As of August 2015, Hyper-V machines come in the form of Generation 1 and Generation 2 (Hyper-V shipped with Windows Server 2012 R2). Generation 2 brings some advantages over Generation 1 such as standard (synthetic) NIC PXE booting capabilities, UEFI firmware support and booting from a SCSI attached VHD. These are some things a Generation 1 VM cannot do.
Generation 1 VMs have been in use since Windows Server 2008 when Hyper-V was first introduced to the world. This version of VM comes with the option of two NICs in the form of Synthetic and Legacy. If you are using a Generation 1 VM and need to PXE boot, you need to use a Legacy NIC or the VM will fail to PXE boot.
Let me explain the differnce between the Synthetic and Legacy NICs and the variations between them within Generation 1 and 2 VMs:
- Synthetic Generation 1 – The more advanced Generation 1 NIC provided by Hyper-V which supports faster speeds however does not support PXE boot.
- Legacy Generation 1 – Only available in Generation 1 Virtual Machines. This NIC is an emuation of an old physical NIC that does support PXE boot. Geared towards older legacy Operating Systems for compatilibility. Supports speeds of up to 100Mbps. Shown below as the bronze NIC.
- Synthetic Generation 2 – Has all the advantages provided by the Generation 1 Synthetic/Standard NIC however also has built-in PXE boot capability.
Confused yet? Lets move on.
When using Hyper-V VMs and Citrix PVS DHCP/PXE for TFTP you will have something to think about regarding the NICs you are going to use for getting that Worker VM booted.
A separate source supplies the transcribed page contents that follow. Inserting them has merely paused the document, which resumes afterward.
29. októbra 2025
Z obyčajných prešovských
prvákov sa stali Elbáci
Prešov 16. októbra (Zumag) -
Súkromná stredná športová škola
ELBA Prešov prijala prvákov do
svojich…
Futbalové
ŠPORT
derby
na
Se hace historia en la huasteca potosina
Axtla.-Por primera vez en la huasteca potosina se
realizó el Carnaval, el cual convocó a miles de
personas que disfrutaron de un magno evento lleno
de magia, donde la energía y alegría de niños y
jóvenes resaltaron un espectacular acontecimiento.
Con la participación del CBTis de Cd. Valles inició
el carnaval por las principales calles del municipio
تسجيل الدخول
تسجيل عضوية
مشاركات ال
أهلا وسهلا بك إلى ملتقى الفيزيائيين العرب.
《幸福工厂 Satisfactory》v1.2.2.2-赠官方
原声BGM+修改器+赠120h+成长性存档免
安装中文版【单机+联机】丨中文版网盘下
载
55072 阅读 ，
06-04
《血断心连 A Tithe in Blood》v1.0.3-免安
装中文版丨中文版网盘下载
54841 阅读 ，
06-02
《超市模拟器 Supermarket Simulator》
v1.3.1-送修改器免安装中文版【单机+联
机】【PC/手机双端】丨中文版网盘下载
If using a 2012 R2 Hypervisor, Generation 2 machines now have the ‘synthetic’ NICs that can PXE boot and gone is the need to use the old legacy network adapter. You can’t even add the legacy NIC to your VMs if they are Generation 2. Be aware that guest operating systems must be running at least Windows Server 2012 or 64-bit versions of Windows 8 and higher to take advantage of and use Generation 2 VMs since Generation 2 fully runs from UEFI and not BIOS like Generation 1 does. If you do happen to have vDisks running these recent Operating Systems and your Hypervisors are 2012 R2 you might be thinking you can use Generation 2 VMs with Synthetic PXE NIC and be good to go. Yes, only if you are using PVS 7.7+
If you have PVS 7.6 or below you have no choice but to use Generation 1 VMs to PXE boot. Since you need to use the Legacy NIC you only get a maximum speed of 100Mbps bandwidth available for streaming since this is the maximum throughput a Legacy NIC will provide.
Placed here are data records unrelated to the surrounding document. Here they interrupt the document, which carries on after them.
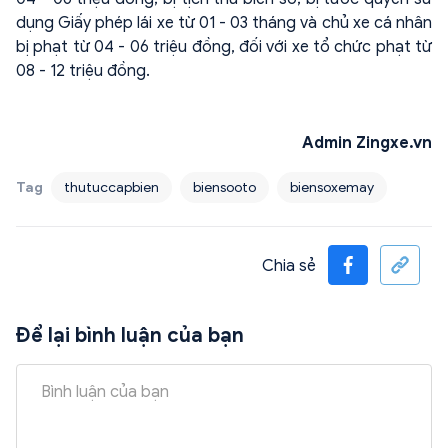
dụng Giấy phép lái xe từ 01 - 03 tháng và chủ xe cá nhân
bị phạt từ 04 - 06 triệu đồng, đối với xe tổ chức phạt từ
08 - 12 triệu đồng.
Admin Zingxe.vn
Tag
thutuccapbien
biensooto
biensoxemay
Chia sẻ
Để lại bình luận của bạn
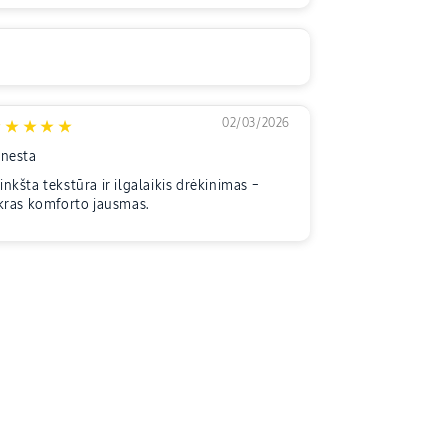
02/03/2026
rnesta
nkšta tekstūra ir ilgalaikis drėkinimas –
ikras komforto jausmas.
Do you need more than 100Mbps for vDisk streaming?
Well, some say that 100Mbps can be enough but the way I see it is if you have the option to use the newer form of NIC then I don’t see any reason not to use Synthetic NICs for streaming.
So you can use Generation 1 Synthetic NICs for vDisk streaming?
Well, yes, but not for the boot stage. You can simply use a Legacy NIC for booting, and the Synthetic NIC for everything else.
So when using Generation 1 VMs, this is where a workaround comes in to play. To increase the bandwidth for your Generation 1 streaming NIC, you can actually stream from a Synthetic NIC, but only if the Synthetic and Legacy NIC are on the same subnet. PVS automatically switches from Legacy to Synthetic after the VM has PXE booted and received streaming of a vDisk. This means that each Generation 1 VM will have two NICs attached (Legacy & Synthetic) for vDisk streaming. The VM boots using the Legacy NIC and once booted switches streaming to the Synthetic NIC. The Legacy NIC is then given an APIPA address of 169.254.x.x and is no longer used until it needs to PXE boot again on restart.
As shown below, you can see the Legacy NIC with the APIPA address and the Synthetic NIC now partaking in vDisk streaming with more activity recordings. This is on a Generation 1 PVS Worker VM that has successfully PXE booted and received it’s vDisk streaming. The Synthetic NIC also shows as having 10Gbps throughput (real value determined by your own network infrastructure!).